Area of research:
Scientific / postdoctoral postsJob description:
Postdoc (m/f/d) "Disentangling the impact of temperature and light exposure in planktonic microbial resilience in the Arctic" (HIPP Pos #4)
In order to address questions of global importance related to functional marine biodiversity and marine conservation and to stimulate an integrative and innovative research environment, HIFMB has created an independent postdoc pool, HIPP, that offers postdoctoral scientists the opportunity to develop their own research ideas and to actively shape their scientific careers. For each call, we set a topical context in order to foster collaborations between postdocs. For this call, we seek to hire a strong team of researchers, open and enthusiastic to interdisciplinary working, who will address the overarching question of ‘Ecosystem re-assembly under climate change’ in collaboration with the HIFMB community. Ecosystems are re-assembling under climate change. Key species are lost from local areas and new species are taking their place. This process happens across scales, from the re-assembly of animal’s gut microbiomes stressed by changing environments to the loss of foundation species in coastal ecosystems such as corals, kelp and seagrasses. New tools, big data and as well as qualitative approaches mean that we can reassess classical questions of ecosystem assembly with the goal of developing a theoretical framework that can yield, perhaps, predictions about the reassembly process, and insights as to what it means for governance where movement may render existing spatial measures as obsolete (Maxwell et al. 2015).
We need to understand how ecosystems are reassembled to make decisions about where, when and what will be conserved and how we can engage “new ecosystems” in relation to human life.

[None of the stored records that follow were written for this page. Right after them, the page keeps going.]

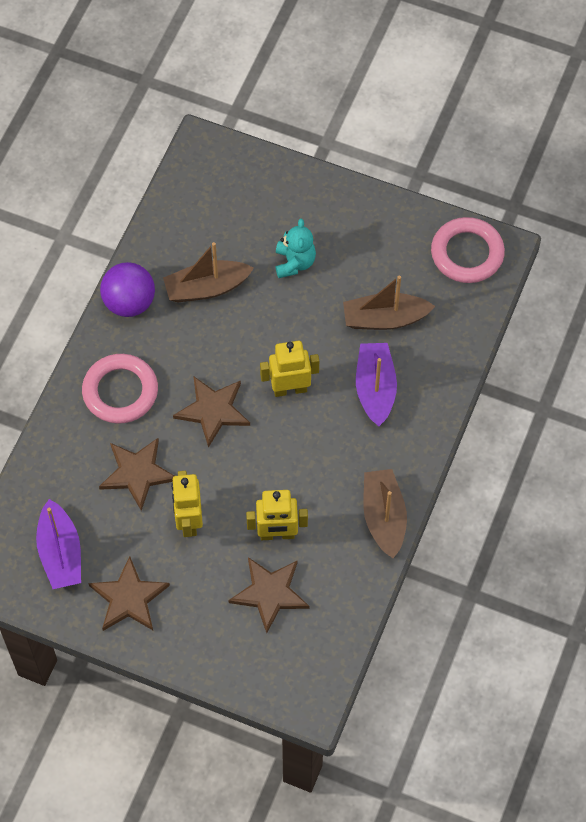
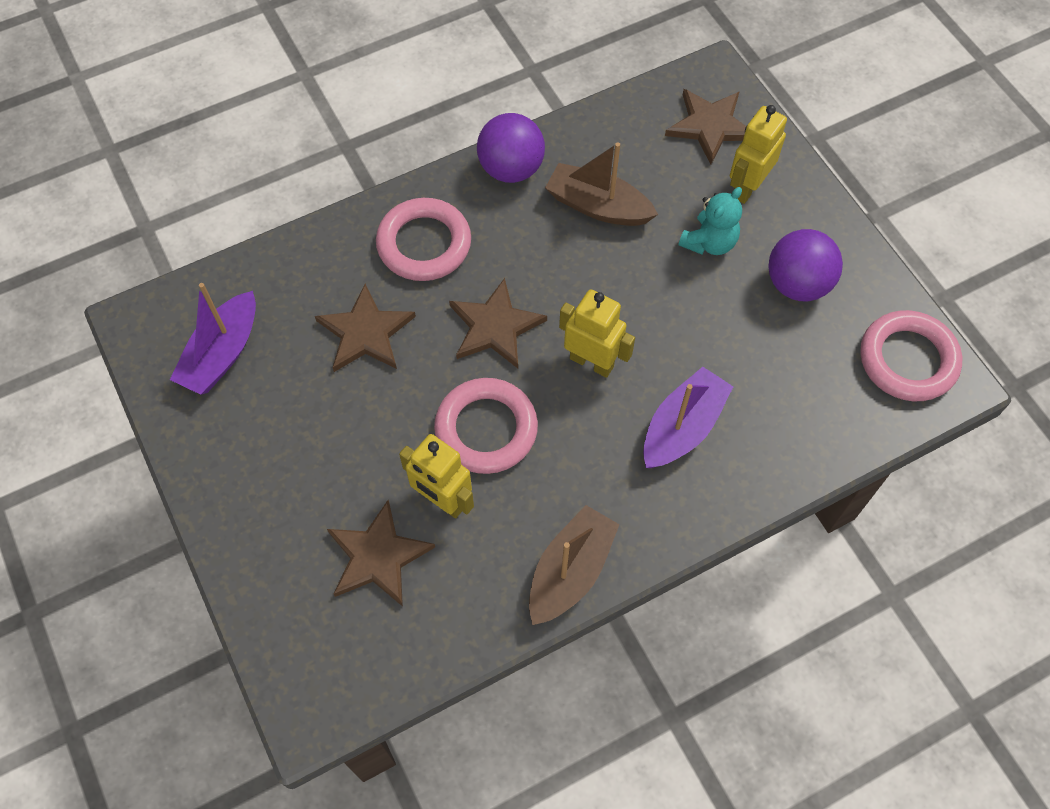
camera: 40 degrees right, 0 degrees up
brown star [88,556,170,631] -> brown star moved to [665,89,746,164]
yellow robot [171,471,203,537] -> yellow robot moved to [730,105,787,204]
brown boat [343,276,435,330] -> none
none -> pink ring [434,378,538,474]
none -> purple ball [768,229,843,301]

Rising water temperatures in the Arctic regions has an enormous impact on the resident microbial communities that evolved under rather constant environmental conditions and adapted to maintain a clear rhythm in their growth phases and reproduction cycles to respond to the long and dark winter phases. Arctic habitats are increasingly more accessible to organisms that are adapted to temperate oceans due to the climate change, and their shifting biogeography predicts a major impact on the native communities and ecosystems in polar regions. Although, while organisms evolved in temperate conditions might better cope with Arctic environments due to the emerging temperature regimes, the dark winter phase with limited light will likely constrain their success. This could be compensated by adaptive changes along a potential trade-off in the resilience to temperature changes and the ability to grow in low light. While there are numerous studies investigating the impact of changing temperatures on the functioning of increasingly rich communities, mechanistic insights into genetic traits that are critical for a sustainable impact of the new residents of the Arctic on ecosystem functions and services are lacking.

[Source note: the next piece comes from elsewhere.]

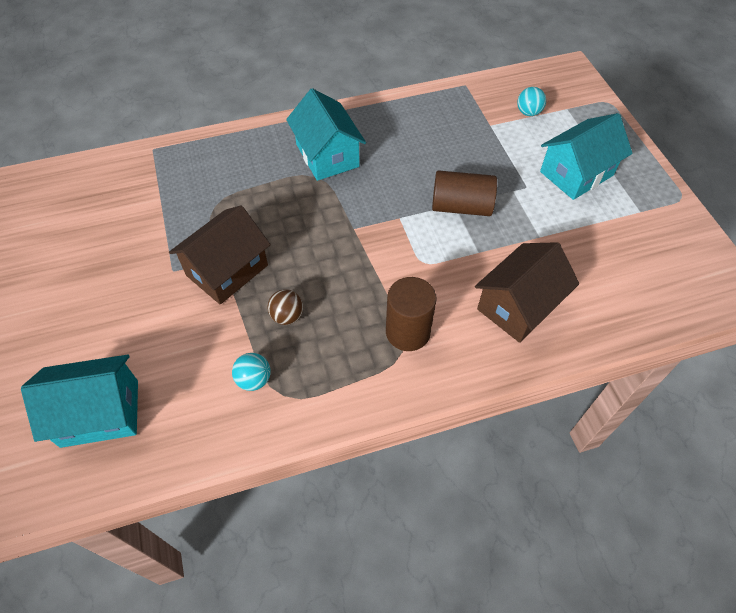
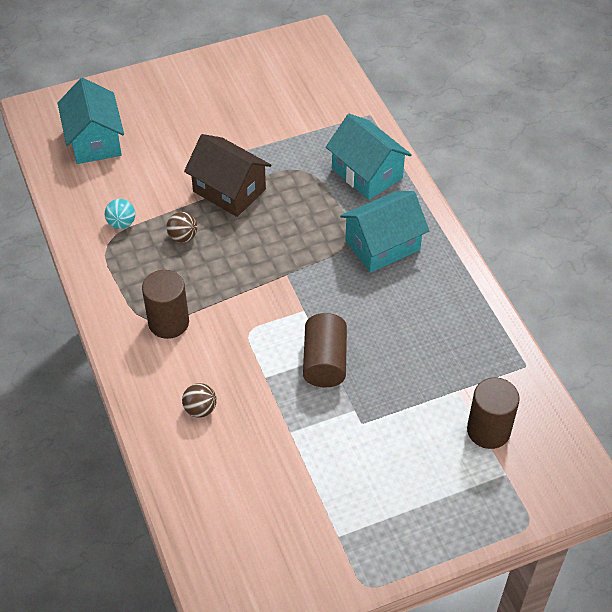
camera: 85 degrees right, 5 degrees down
brown house [475,242,579,343] -> brown ball [182,383,217,418]
turquoise ball [517,87,546,116] -> brown cylinder [467,377,520,449]
turquoise house [540,113,633,200] -> turquoise house moved to [326,114,412,200]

The aim of this project is to investigate the influence of light spectral and intensity and duration combined with different temperature regimes on selected single algae (diatoms, haptophytes and Micromonas spp.), as well as complex communities. Under variable conditions we well measure physiological processes, such as growth rates, temperature response curves, photosynthetic performance (half saturation rates for light), and possible trade-offs thereof. Using functional genomics and metatranscriptomics, we will measure cellular and metabolic processes and adaptations that might constrain light or temperature stress, and we will benchmark these data with existing field metatranscriptomes (> 530) collected from different Arctic regions throughout the yearly cycles. We will use the generated data to feed mathematical models that simulate growth rates averaged over the varying light and temperature regimes in the course of the year, allowing us to project invasion ability and changing coexistence regimes ongoing with altered environmental conditions. The post-doc will also have the chance to conduct further experiments and collect additional field data on various field and ship expeditions that will run between 2024-2028.
- PhD in Ecology, Evolution, Microbiology, or a relevant discipline
- Skills in Ecophysiology, Biochemistry, and/or Bioinformatics. Interest in modelling or willingness to work with modellers is a plus.

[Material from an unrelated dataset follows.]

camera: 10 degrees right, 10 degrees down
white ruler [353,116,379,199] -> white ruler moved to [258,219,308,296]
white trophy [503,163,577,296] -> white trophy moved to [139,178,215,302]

- Experience working in multi-disciplinary teams.
- Excellent English written and oral communication skills.
- Record of peer-reveiwed scientific publications in international journals.
The HIPP is explicitly meant to foster networking between marine institutions. We therefore offer the possibility for candidates bring in additional advisors from institutions outside of HIFMB. HIFMB further strives for transformation and bridging the science-policy interface. Therefore, experience or interest in transfer activities is a plus.
- An interdisciplinary research environment with expertise in experimental and field oriented marine ecology, data science, modelling, marine governance and political ecology.
- Career development support through transdisciplinary workshops, seminars and mentoring at the Graduate Academy of Oldenburg University and AWI’s postdoc office PROCEED.
- A lively international atmosphere and family-friendly environment.
Equal opportunities are an integral part of our personnel policy. The AWI aims to increase the number of employees who are women, and therefore strongly encourages qualified women to apply.
Applicants with disabilities will be given preference when equal qualifications are present.
The AWI fosters the compatibility of work and family in various ways and has received a number of awards as a result of this engagement.
This research center is part of the Helmholtz Association of German Research Centers. With more than 42,000 employees and an annual budget of over € 5 billion, the Helmholtz Association is Germany's largest scientific organisation.